There are a number of reasons why you may find you have problems when performing an analysis of a web service. Some of these are outside the scope of the JDeveloper documentation, but there are two issues you might come across.

When the WS-I analysis reports a number of errors for a web service generated in JDeveloper

If you are haven't made any changes to the generated web service, or when you are certain that any changes you have made should not have affected the working of your web service you may still find that errors are reported. This is because because web services developed for deployment on SOAP servers or as Oracle J2EE 1.3 compliant web services are generated to conform to earlier standards. Only JAX-RPC web services are fully compliant with WS-I standards.

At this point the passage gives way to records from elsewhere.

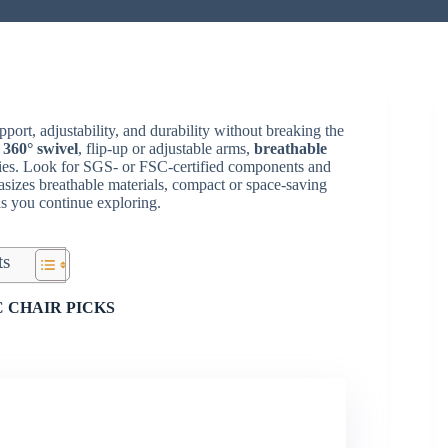
port, adjustability, and durability without breaking the
,
360° swivel
, flip-up or adjustable arms,
breathable
ities. Look for SGS- or FSC-certified components and
asizes breathable materials, compact or space-saving
as you continue exploring.
ts
 CHAIR PICKS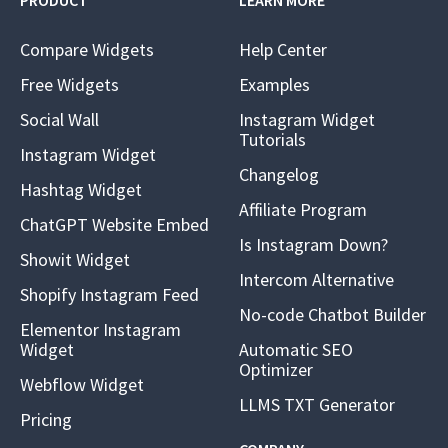
PRODUCT
LEARN MORE
Compare Widgets
Help Center
Free Widgets
Examples
Social Wall
Instagram Widget
Tutorials
Instagram Widget
Changelog
Hashtag Widget
Affiliate Program
ChatGPT Website Embed
Is Instagram Down?
Showit Widget
Intercom Alternative
Shopify Instagram Feed
No-code Chatbot Builder
Elementor Instagram
Widget
Automatic SEO
Optimizer
Webflow Widget
LLMS TXT Generator
Pricing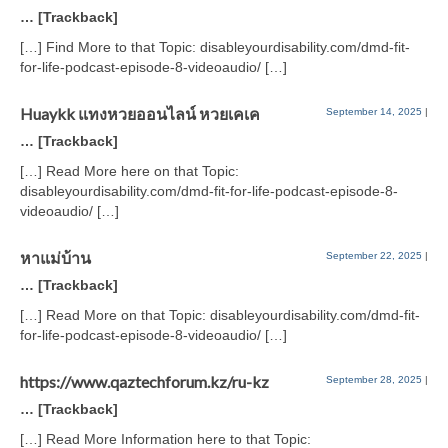
… [Trackback]
[…] Find More to that Topic: disableyourdisability.com/dmd-fit-
for-life-podcast-episode-8-videoaudio/ […]
Huaykk แทงหวยออนไลน์ หวยเคเค
September 14, 2025
|
… [Trackback]
[…] Read More here on that Topic:
disableyourdisability.com/dmd-fit-for-life-podcast-episode-8-
videoaudio/ […]
หาแม่บ้าน
September 22, 2025
|
… [Trackback]
[…] Read More on that Topic: disableyourdisability.com/dmd-fit-
for-life-podcast-episode-8-videoaudio/ […]
https://www.qaztechforum.kz/ru-kz
September 28, 2025
|
… [Trackback]
[…] Read More Information here to that Topic: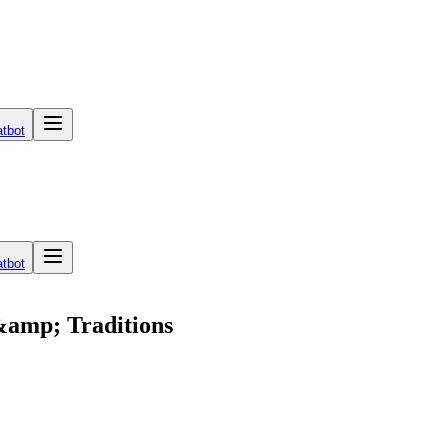
tbot
tbot
 &amp; Traditions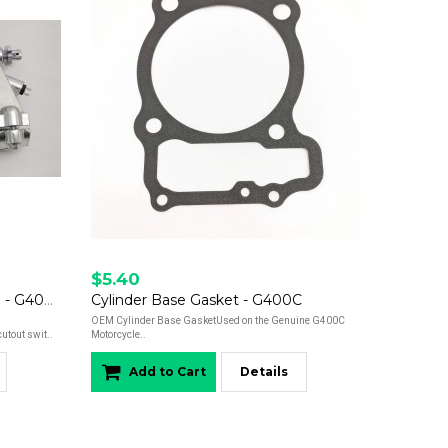
$5.40
CLUTCH LEVER AND PERCH - G400c
Cylinder Base Gasket - G400C
OEM Cylinder Base GasketUsed on the Genuine G400C
utout swit..
Motorcycle..
Add to Cart
Details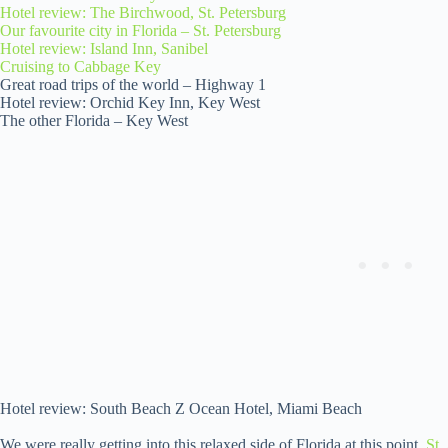
Hotel review: The Birchwood, St. Petersburg
Our favourite city in Florida – St. Petersburg
Hotel review: Island Inn, Sanibel
Cruising to Cabbage Key
Great road trips of the world – Highway 1
Hotel review: Orchid Key Inn, Key West
The other Florida – Key West
Hotel review: South Beach Z Ocean Hotel, Miami Beach
We were really getting into this relaxed side of Florida at this point.
St.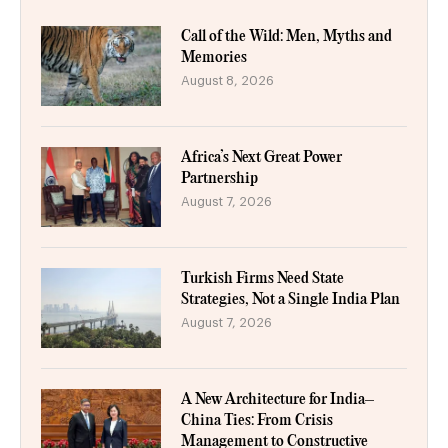
Call of the Wild: Men, Myths and
Memories
August 8, 2026
Africa’s Next Great Power
Partnership
August 7, 2026
Turkish Firms Need State
Strategies, Not a Single India Plan
August 7, 2026
A New Architecture for India–
China Ties: From Crisis
Management to Constructive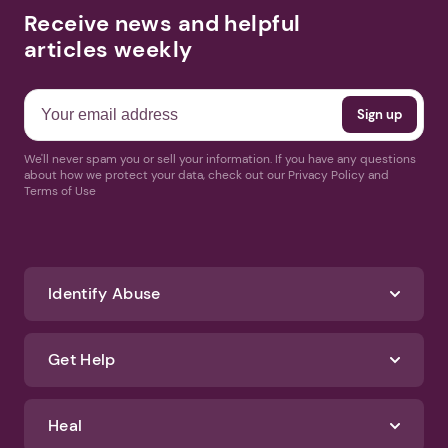
Receive news and helpful
articles weekly
We'll never spam you or sell your information. If you have any questions
about how we protect your data, check out our Privacy Policy and
Terms of Use
Identify Abuse
Get Help
Heal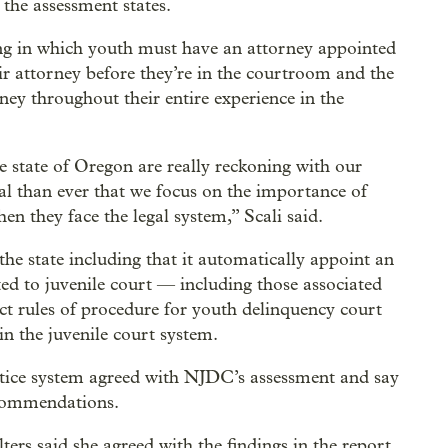
 the assessment states.
ing in which youth must have an attorney appointed
eir attorney before they’re in the courtroom and the
ney throughout their entire experience in the
 state of Oregon are really reckoning with our
ical than ever that we focus on the importance of
n they face the legal system,” Scali said.
e state including that it automatically appoint an
lated to juvenile court — including those associated
ct rules of procedure for youth delinquency court
in the juvenile court system.
tice system agreed with NJDC’s assessment and say
ecommendations.
ers said she agreed with the findings in the report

When the Message section of the wsi-report.html is missing all inputs

This can happen when the WSDL for an external web service has an endpoint that contains the machine name in upper or mixed case, and the stub generated by JDeveloper has the _endPoint variable with the machine name in lower case. This is similar to the case discussed in Analyzing Web Services Running in the Embedded Server. The workaround is to import the WSDL into JDeveloper so that it is listed in the navigator, then edit the WSDL so that the machine name is lower case. Then you can generate the stub and run it with the TCP packet monitor running.

To import the WSDL into the navigator:

  1. Create a new WSDL document, accepting the defaults.
  2. Open the WSDL document in a browser. View the source of the document, and copy the XML source of the WSDL.
  3. Replace the contents of the WSDL document you have just created with the source from the WSDL document of the web service you want to use.

When the Discovery section of the wsi-report.html is missing all inputs

The Discovery section of wsi-report.html reports on the REGDATA artifacts that are used by web services you locate in a UDDI registry. If you have created a report of a web service that you have not located using a UDDI registry, then it all the Inputs in this section of the report will be missing.